_Excerpted text_
Mài Lǐ Jí Yào 脈理集要

A Concentrated Collection of Pulse Theory by 王宦 (Wáng Huàn, fl. late Wànlì, 明)

About the work

A one-juan late-Ming pulse compilation by Wáng Huàn, of which the principal organising principle is a four-character mnemonic verse covering the pulse rubrics, the three classical pulse-diagnostic methods (寸口 cùnkǒu + 人迎 rényíng + 衝陽 chōngyáng), and the standard pulse signatures. The work concludes with a programmatic passage on the Shàng gǔ sān zhěn 上古三診 (the three pulse-diagnostic methods of antiquity), arguing that the later restriction of pulse diagnosis to the cùnkǒu alone — the tiān qí yì 天其藝 (“Heaven secluded the art”) — was a degradation of the original threefold practice. The book is short and didactic, structured as a tabular reference for clinical use.

Prefaces

The jicheng.tw _000.txt opens directly with the body text after a brief yuán xù yào lüè 原序要略 (summary of the original preface); no dated authorial colophon is preserved. The conventional dating to the late Wànlì period (1570–1620) follows external bibliographic evidence; Wáng Huàn is otherwise lightly documented but appears in late-Wàn-lì pulse-literature catalogues.

Abstract

Wáng Huàn 王宦 is essentially unknown beyond this work. The catalog records his dynasty as 明 (Ming), and his stylistic affinities — the use of four-character mnemonic verse on the Cuī Jiāyàn pattern, the explicit treatment of the three antique diagnostic methods, the cosmological tabulation of pulse signatures by season and viscus — place him in the late-Wàn-lì pulse-literature milieu around Lǐ Shízhēn KR3eb014 and Wú Kūn KR3eb040. The most distinctive contribution is the preservation of the Shàng gǔ sān zhěn doctrine: although Huá Shòu KR3eb023 had earlier noted the contraction of pulse diagnosis from three sites to one, Wáng Huàn’s exposition is unusually crisp and frequently quoted in later Qing pulse manuals.

The text is not in CBDB and the author has no external attestation; the conventional dating reflects internal stylistic evidence.

Translations and research

  • No Western-language translation exists.
  • No substantial secondary literature located. Modern reprints appear in the Zhōng yī gǔ jí zhěn běn cóng kān 中醫古籍珍本叢刊.

_Extracted data_
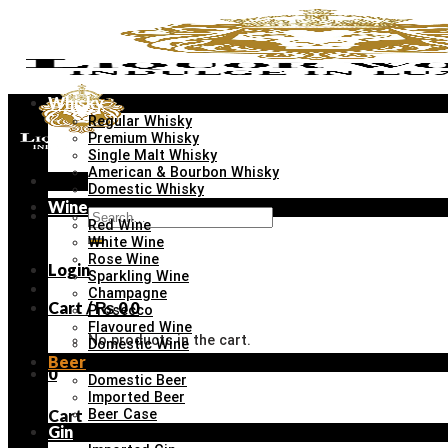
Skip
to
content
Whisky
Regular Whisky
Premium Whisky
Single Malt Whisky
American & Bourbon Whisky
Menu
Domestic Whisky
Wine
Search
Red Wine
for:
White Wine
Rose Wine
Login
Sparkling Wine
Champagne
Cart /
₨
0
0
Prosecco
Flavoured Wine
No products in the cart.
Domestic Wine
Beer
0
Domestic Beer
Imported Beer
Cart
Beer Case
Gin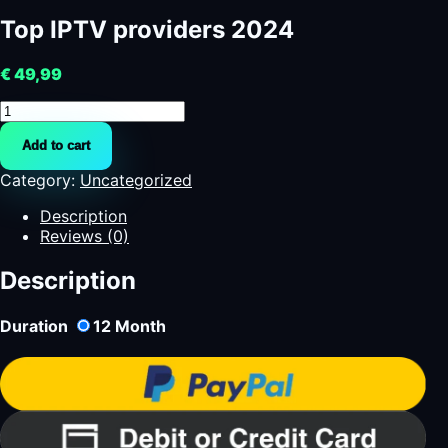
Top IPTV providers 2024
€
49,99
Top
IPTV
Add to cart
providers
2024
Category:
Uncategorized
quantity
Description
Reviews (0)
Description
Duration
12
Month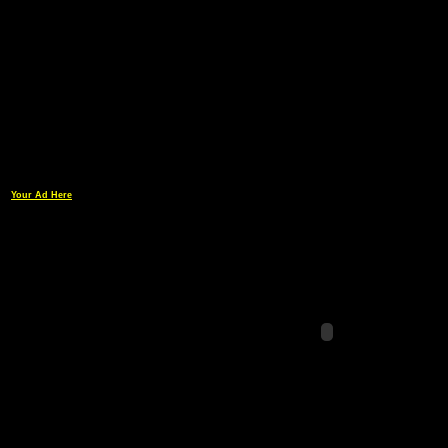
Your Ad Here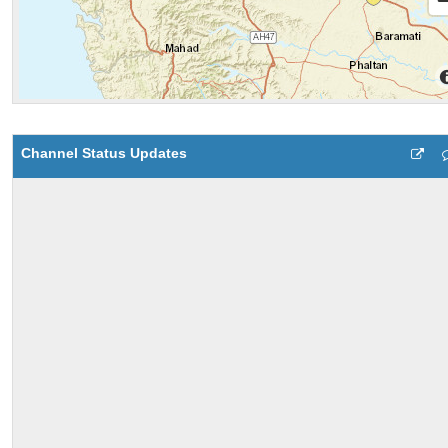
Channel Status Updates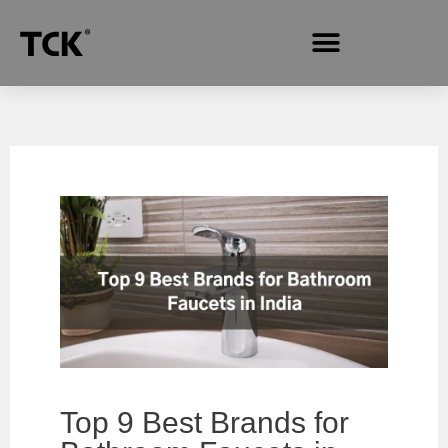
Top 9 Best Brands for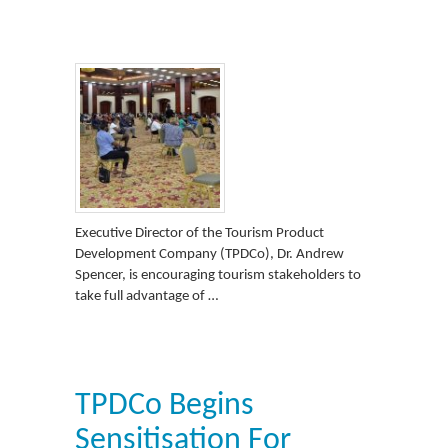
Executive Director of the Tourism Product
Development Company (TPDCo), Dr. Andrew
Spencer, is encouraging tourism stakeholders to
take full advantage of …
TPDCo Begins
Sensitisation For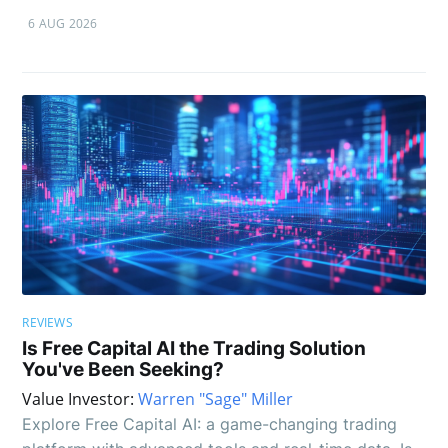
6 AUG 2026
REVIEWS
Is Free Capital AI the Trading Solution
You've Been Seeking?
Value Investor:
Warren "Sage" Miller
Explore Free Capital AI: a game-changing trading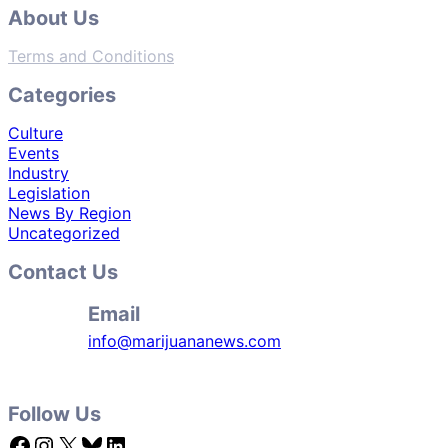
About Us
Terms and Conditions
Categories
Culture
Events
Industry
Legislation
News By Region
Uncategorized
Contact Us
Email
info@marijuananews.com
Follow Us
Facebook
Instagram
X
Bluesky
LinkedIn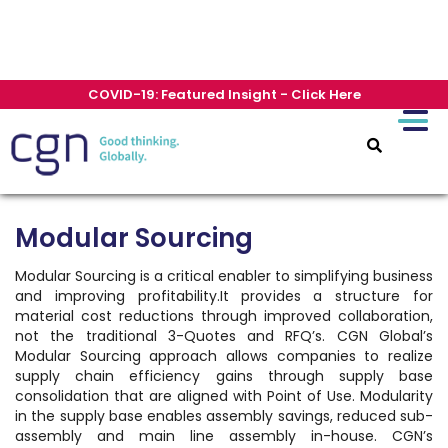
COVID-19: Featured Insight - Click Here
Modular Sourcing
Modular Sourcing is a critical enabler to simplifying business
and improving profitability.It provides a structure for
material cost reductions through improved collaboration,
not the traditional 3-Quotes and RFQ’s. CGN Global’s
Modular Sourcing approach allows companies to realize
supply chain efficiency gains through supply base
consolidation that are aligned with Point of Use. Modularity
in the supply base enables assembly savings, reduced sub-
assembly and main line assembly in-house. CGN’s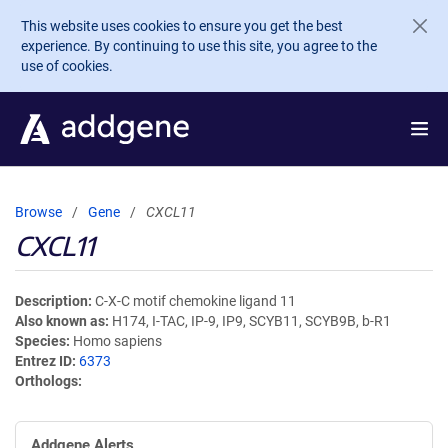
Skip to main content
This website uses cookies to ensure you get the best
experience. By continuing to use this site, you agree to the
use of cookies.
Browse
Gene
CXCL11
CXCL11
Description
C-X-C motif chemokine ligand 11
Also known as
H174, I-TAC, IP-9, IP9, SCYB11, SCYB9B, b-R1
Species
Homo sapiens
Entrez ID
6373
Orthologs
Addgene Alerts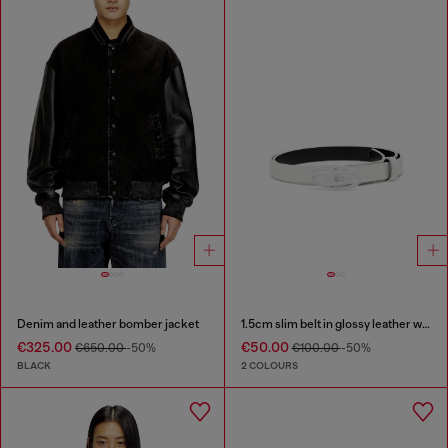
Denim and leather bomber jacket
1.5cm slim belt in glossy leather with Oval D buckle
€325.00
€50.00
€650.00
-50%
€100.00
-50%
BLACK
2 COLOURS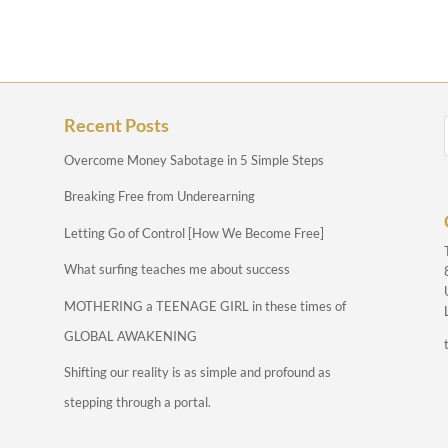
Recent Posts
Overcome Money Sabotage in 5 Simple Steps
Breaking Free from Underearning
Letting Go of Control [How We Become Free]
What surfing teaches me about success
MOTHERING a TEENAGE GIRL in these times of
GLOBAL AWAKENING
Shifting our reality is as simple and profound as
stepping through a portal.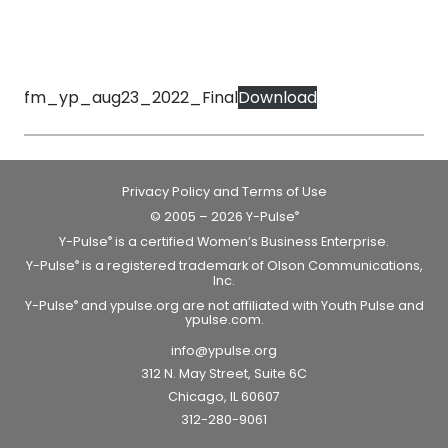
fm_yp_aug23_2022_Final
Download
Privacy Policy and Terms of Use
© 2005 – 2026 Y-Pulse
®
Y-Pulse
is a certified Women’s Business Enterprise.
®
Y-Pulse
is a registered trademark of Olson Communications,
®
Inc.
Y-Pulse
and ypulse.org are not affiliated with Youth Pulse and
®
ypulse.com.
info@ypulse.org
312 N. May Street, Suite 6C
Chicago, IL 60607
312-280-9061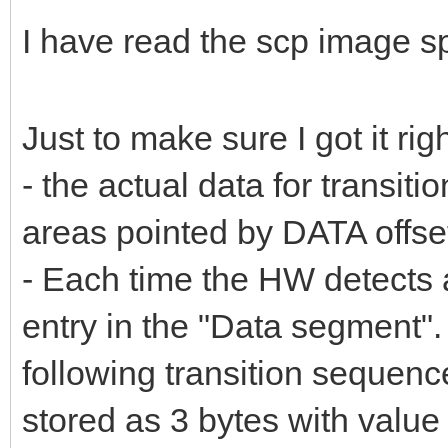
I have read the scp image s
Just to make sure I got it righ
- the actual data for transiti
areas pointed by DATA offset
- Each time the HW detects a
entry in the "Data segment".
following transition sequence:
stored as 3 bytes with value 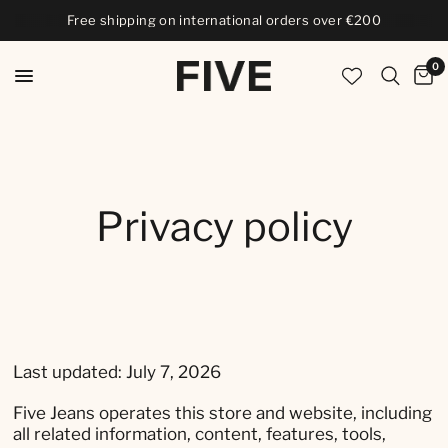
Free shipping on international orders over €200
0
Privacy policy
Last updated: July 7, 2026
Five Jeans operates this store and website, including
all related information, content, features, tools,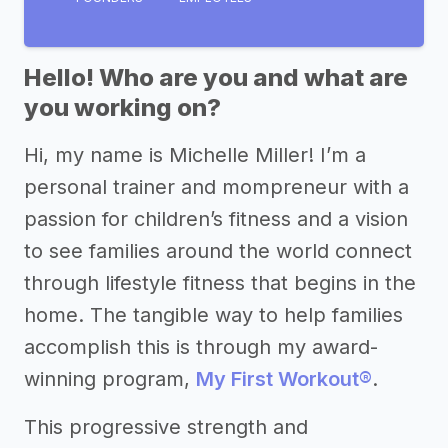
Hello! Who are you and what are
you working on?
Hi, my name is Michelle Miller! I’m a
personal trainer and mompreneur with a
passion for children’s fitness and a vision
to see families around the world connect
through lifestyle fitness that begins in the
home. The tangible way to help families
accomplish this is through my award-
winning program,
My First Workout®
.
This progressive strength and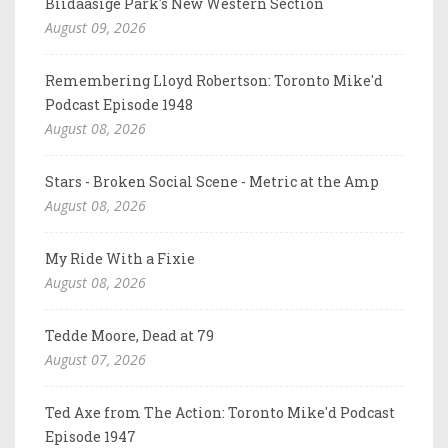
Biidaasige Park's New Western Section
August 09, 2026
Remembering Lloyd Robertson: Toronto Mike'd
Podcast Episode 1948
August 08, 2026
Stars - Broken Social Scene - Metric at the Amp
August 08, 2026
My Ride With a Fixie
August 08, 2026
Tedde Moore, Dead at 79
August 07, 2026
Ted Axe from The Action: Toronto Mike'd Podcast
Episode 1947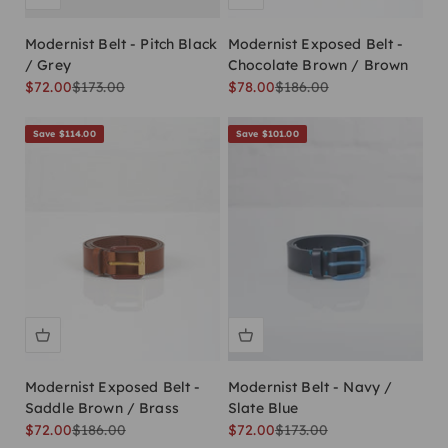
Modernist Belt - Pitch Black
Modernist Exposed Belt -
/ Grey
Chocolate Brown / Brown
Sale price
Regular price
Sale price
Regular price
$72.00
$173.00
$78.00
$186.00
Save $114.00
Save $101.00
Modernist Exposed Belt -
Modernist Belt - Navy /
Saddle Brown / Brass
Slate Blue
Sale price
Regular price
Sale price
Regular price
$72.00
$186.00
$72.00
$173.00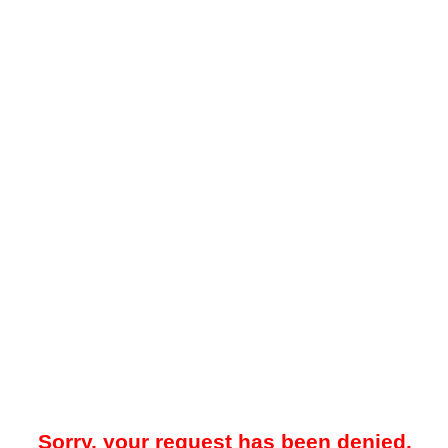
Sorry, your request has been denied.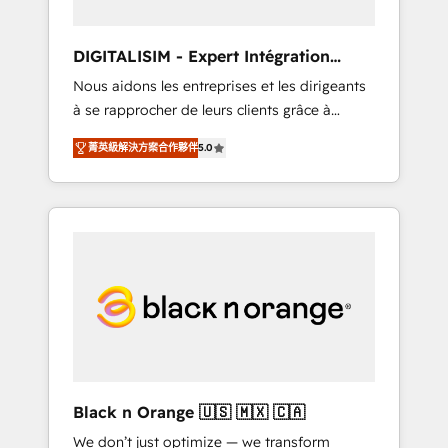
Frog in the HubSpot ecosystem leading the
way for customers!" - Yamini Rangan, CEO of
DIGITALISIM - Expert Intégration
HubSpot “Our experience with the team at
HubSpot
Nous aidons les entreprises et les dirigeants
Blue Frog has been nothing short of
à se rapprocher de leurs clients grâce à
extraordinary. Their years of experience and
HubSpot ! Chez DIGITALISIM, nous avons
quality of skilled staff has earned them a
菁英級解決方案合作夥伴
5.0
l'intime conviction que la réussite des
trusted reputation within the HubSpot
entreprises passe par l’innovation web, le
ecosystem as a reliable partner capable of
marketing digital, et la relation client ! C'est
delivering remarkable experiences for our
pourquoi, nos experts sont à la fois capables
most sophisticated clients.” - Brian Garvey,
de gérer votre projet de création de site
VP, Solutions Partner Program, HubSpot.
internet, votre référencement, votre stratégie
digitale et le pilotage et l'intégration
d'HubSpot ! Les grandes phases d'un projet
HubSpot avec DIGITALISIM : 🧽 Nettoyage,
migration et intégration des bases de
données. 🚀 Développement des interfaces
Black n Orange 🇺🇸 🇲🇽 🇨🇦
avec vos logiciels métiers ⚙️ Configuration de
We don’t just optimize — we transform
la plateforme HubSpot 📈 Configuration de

_Action item 1_
Write out the passage of the Mài Lǐ Jí Yào entry from "A Concentrated Collection" to "for clinical use.".
_Action item 2_
Which people besides Wáng Huàn does the Mài Lǐ Jí Yào entry name?
Nothing in the data is needed here.

_Written response 1_
A Concentrated Collection of Pulse Theory by 王宦 (Wáng Huàn, fl. late Wànlì, 明)

About the work

A one-juan late-Ming pulse compilation by Wáng Huàn, of which the principal organising principle is a four-character mnemonic verse covering the pulse rubrics, the three classical pulse-diagnostic methods (寸口 cùnkǒu + 人迎 rényíng + 衝陽 chōngyáng), and the standard pulse signatures. The work concludes with a programmatic passage on the Shàng gǔ sān zhěn 上古三診 (the three pulse-diagnostic methods of antiquity), arguing that the later restriction of pulse diagnosis to the cùnkǒu alone — the tiān qí yì 天其藝 (“Heaven secluded the art”) — was a degradation of the original threefold practice. The book is short and didactic, structured as a tabular reference for clinical use.

_Written response 2_
Cuī Jiāyàn, Lǐ Shízhēn, Wú Kūn, Huá Shòu